[Page images and the text pulled from them]
····················

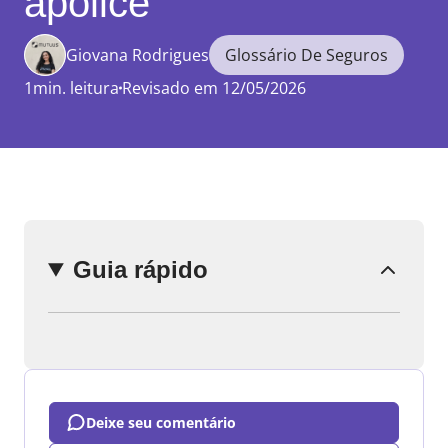
apólice
Giovana Rodrigues
Glossário De Seguros
1min. leitura
Revisado em 12/05/2026
Enviar
comentário
Guia rápido
Deixe seu comentário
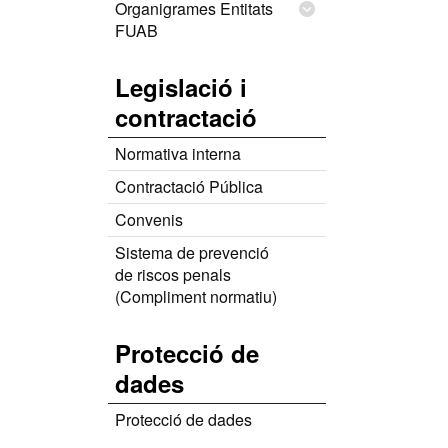
Organigrames Entitats
FUAB
Legislació i
contractació
Normativa interna
Contractació Pública
Convenis
Sistema de prevenció
de riscos penals
(Compliment normatiu)
Protecció de
dades
Protecció de dades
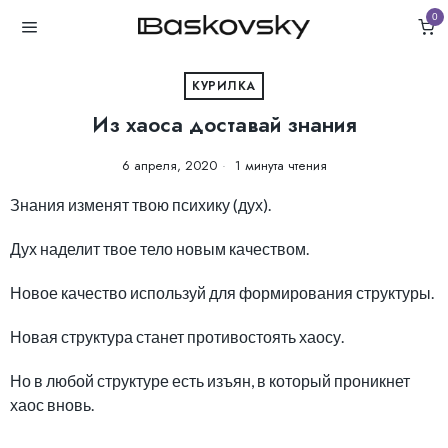
0
КУРИЛКА
Из хаоса доставай знания
6 апреля, 2020
1 минута чтения
Знания изменят твою психику (дух).
Дух наделит твое тело новым качеством.
Новое качество используй для формирования структуры.
Новая структура станет противостоять хаосу.
Но в любой структуре есть изъян, в который проникнет
хаос вновь.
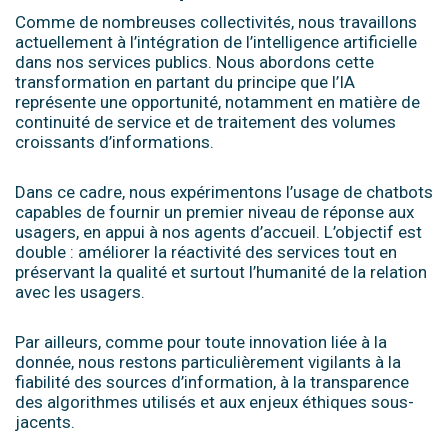
Comme de nombreuses collectivités, nous travaillons
actuellement à l’intégration de l’intelligence artificielle
dans nos services publics. Nous abordons cette
transformation en partant du principe que l’IA
représente une opportunité, notamment en matière de
continuité de service et de traitement des volumes
croissants d’informations.
Dans ce cadre, nous expérimentons l’usage de chatbots
capables de fournir un premier niveau de réponse aux
usagers, en appui à nos agents d’accueil. L’objectif est
double : améliorer la réactivité des services tout en
préservant la qualité et surtout l’humanité de la relation
avec les usagers.
Par ailleurs, comme pour toute innovation liée à la
donnée, nous restons particulièrement vigilants à la
fiabilité des sources d’information, à la transparence
des algorithmes utilisés et aux enjeux éthiques sous-
jacents.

····················

# PROBLEM REQUIREMENTS:
Copy out the text from every entry above word for word, keeping each line as it appears. Leave the pictures out.

# RESULT OF THE TASK:
apólice
Giovana Rodrigues
Glossário De Seguros
1min. leitura
Revisado em 12/05/2026
Enviar
comentário
Guia rápido
Deixe seu comentário
Organigrames Entitats
FUAB
Legislació i
contractació
Normativa interna
Contractació Pública
Convenis
Sistema de prevenció
de riscos penals
(Compliment normatiu)
Protecció de
dades
Protecció de dades
0
КУРИЛКА
Из хаоса доставай знания
6 апреля, 2020
1 минута чтения
Знания изменят твою психику (дух).
Дух наделит твое тело новым качеством.
Новое качество используй для формирования структуры.
Новая структура станет противостоять хаосу.
Но в любой структуре есть изъян, в который проникнет
хаос вновь.
Comme de nombreuses collectivités, nous travaillons
actuellement à l’intégration de l’intelligence artificielle
dans nos services publics. Nous abordons cette
transformation en partant du principe que l’IA
représente une opportunité, notamment en matière de
continuité de service et de traitement des volumes
croissants d’informations.
Dans ce cadre, nous expérimentons l’usage de chatbots
capables de fournir un premier niveau de réponse aux
usagers, en appui à nos agents d’accueil. L’objectif est
double : améliorer la réactivité des services tout en
préservant la qualité et surtout l’humanité de la relation
avec les usagers.
Par ailleurs, comme pour toute innovation liée à la
donnée, nous restons particulièrement vigilants à la
fiabilité des sources d’information, à la transparence
des algorithmes utilisés et aux enjeux éthiques sous-
jacents.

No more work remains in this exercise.